_Exercise objective_
For this listing, the lines between the one holding "right eye: (585, 225)" and the one holding "right shoulder: (139, 435)", inclusive, must be set down exactly.

_Working data_
◆ ◆ ◆ ◆
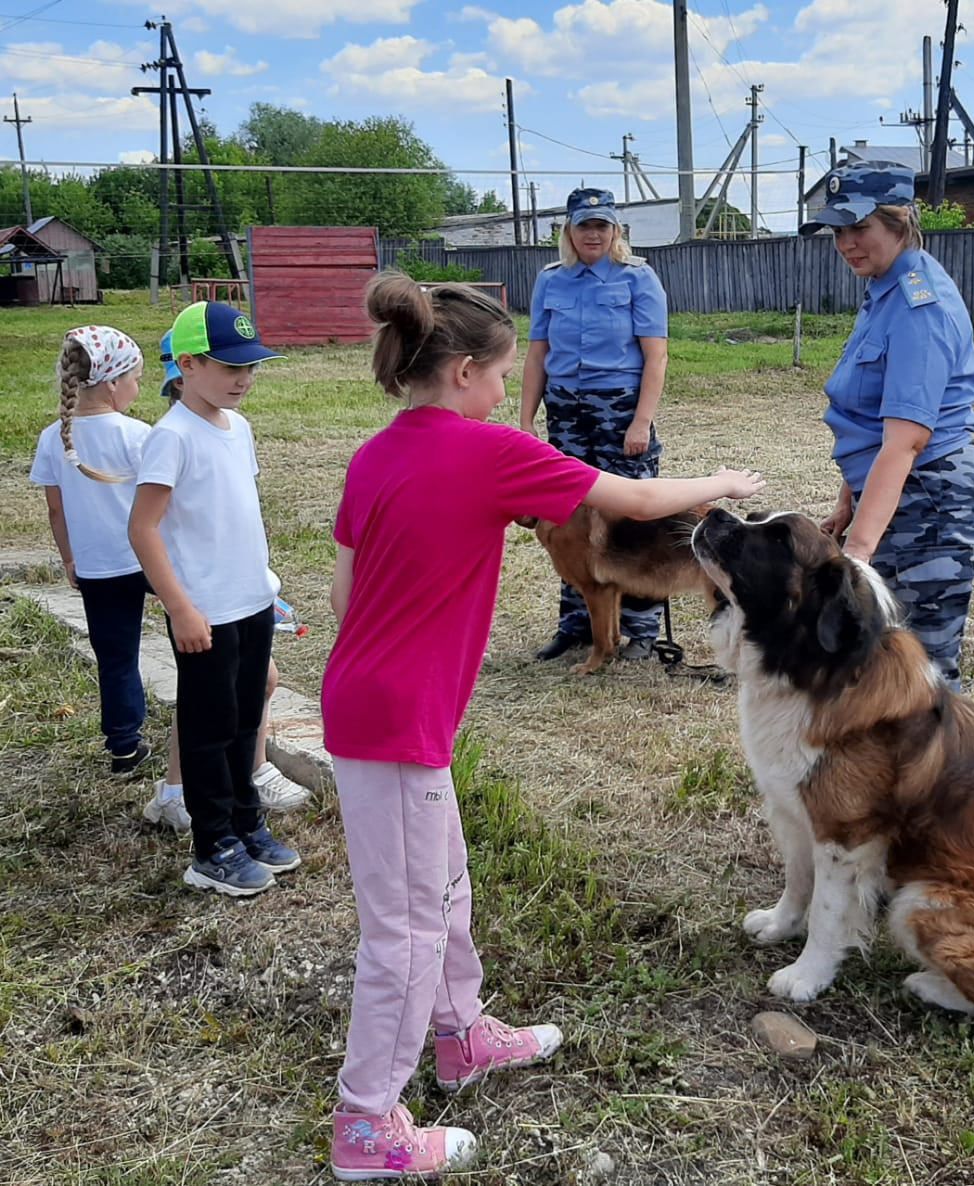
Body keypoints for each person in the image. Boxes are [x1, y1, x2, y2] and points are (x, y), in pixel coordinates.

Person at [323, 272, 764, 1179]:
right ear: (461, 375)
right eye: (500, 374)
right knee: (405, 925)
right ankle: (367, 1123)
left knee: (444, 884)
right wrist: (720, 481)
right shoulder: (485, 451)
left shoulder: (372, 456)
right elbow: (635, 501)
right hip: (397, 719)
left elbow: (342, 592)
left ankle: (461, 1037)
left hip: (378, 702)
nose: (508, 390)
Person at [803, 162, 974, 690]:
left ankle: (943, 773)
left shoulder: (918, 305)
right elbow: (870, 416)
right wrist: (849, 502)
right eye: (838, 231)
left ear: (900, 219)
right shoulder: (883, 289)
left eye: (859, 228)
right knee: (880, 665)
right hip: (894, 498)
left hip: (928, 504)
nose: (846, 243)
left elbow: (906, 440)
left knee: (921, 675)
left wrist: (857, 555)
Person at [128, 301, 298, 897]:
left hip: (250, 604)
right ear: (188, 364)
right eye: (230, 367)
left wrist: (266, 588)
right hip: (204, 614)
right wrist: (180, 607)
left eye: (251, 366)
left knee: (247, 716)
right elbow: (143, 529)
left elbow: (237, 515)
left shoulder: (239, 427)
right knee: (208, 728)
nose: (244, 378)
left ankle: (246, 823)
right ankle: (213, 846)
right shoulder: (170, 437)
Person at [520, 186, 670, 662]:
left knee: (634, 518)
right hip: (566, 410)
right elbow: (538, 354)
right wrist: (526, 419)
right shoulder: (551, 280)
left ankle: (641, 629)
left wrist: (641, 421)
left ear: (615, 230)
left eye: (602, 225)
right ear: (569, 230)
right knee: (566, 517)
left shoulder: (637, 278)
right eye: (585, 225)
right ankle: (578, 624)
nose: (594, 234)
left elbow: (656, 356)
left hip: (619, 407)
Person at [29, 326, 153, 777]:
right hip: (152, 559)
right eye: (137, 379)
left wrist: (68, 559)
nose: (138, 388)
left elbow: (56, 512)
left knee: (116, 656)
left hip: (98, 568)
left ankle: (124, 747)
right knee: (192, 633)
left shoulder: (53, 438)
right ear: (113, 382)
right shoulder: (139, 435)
◆ ◆ ◆ ◆
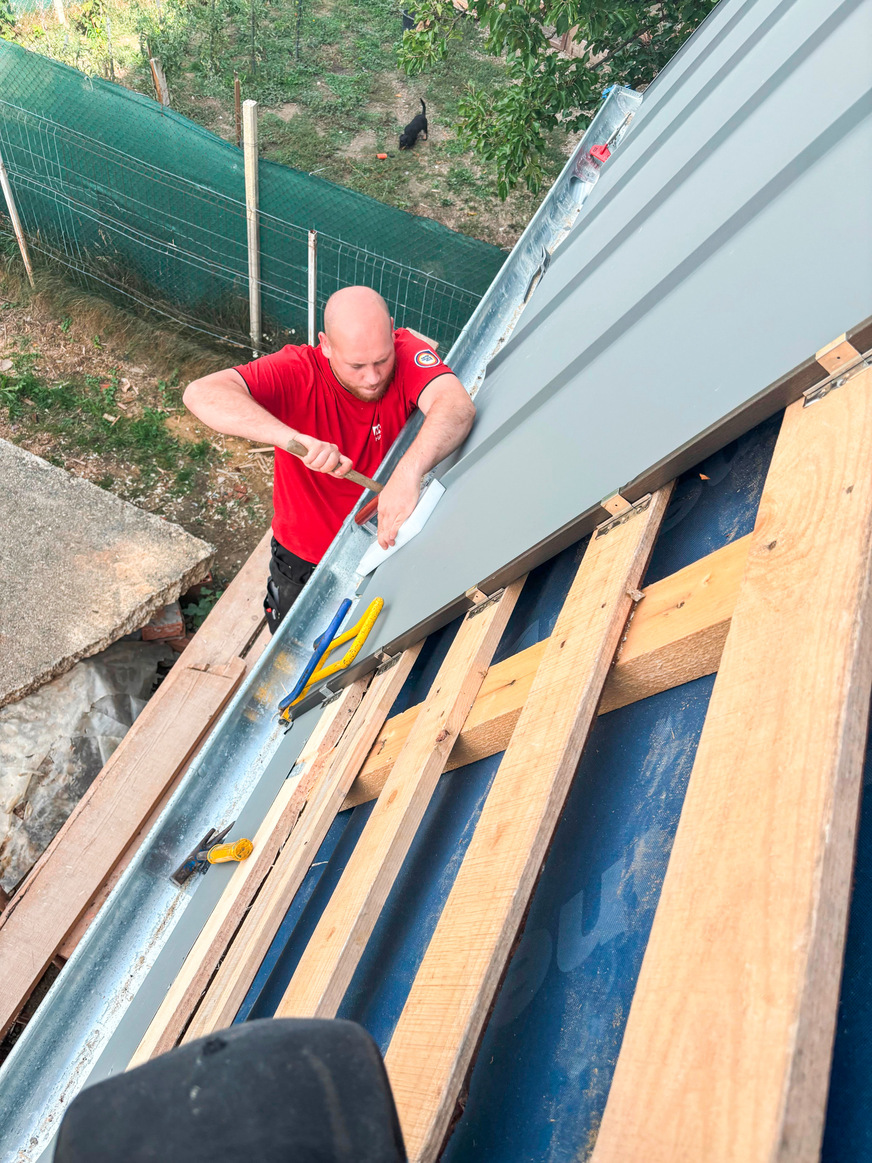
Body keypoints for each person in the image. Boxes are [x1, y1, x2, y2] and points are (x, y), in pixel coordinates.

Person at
◆ ◆ ◆ ◆
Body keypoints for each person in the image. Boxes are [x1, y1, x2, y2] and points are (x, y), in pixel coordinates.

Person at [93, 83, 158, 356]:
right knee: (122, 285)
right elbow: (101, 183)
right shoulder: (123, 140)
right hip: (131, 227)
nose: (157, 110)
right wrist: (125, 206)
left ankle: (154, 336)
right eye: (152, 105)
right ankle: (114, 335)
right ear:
◆ ◆ ◆ ◆
_Written answer_
right eye: (585, 225)
right ankle: (578, 624)
nose: (594, 234)
left elbow: (656, 356)
left hip: (619, 407)
Person at [29, 326, 153, 777]:
right hip: (152, 559)
right eye: (137, 379)
left wrist: (68, 559)
nose: (138, 388)
left elbow: (56, 512)
left knee: (116, 656)
left hip: (98, 568)
left ankle: (124, 747)
right knee: (192, 633)
left shoulder: (53, 438)
right ear: (113, 382)
right shoulder: (139, 435)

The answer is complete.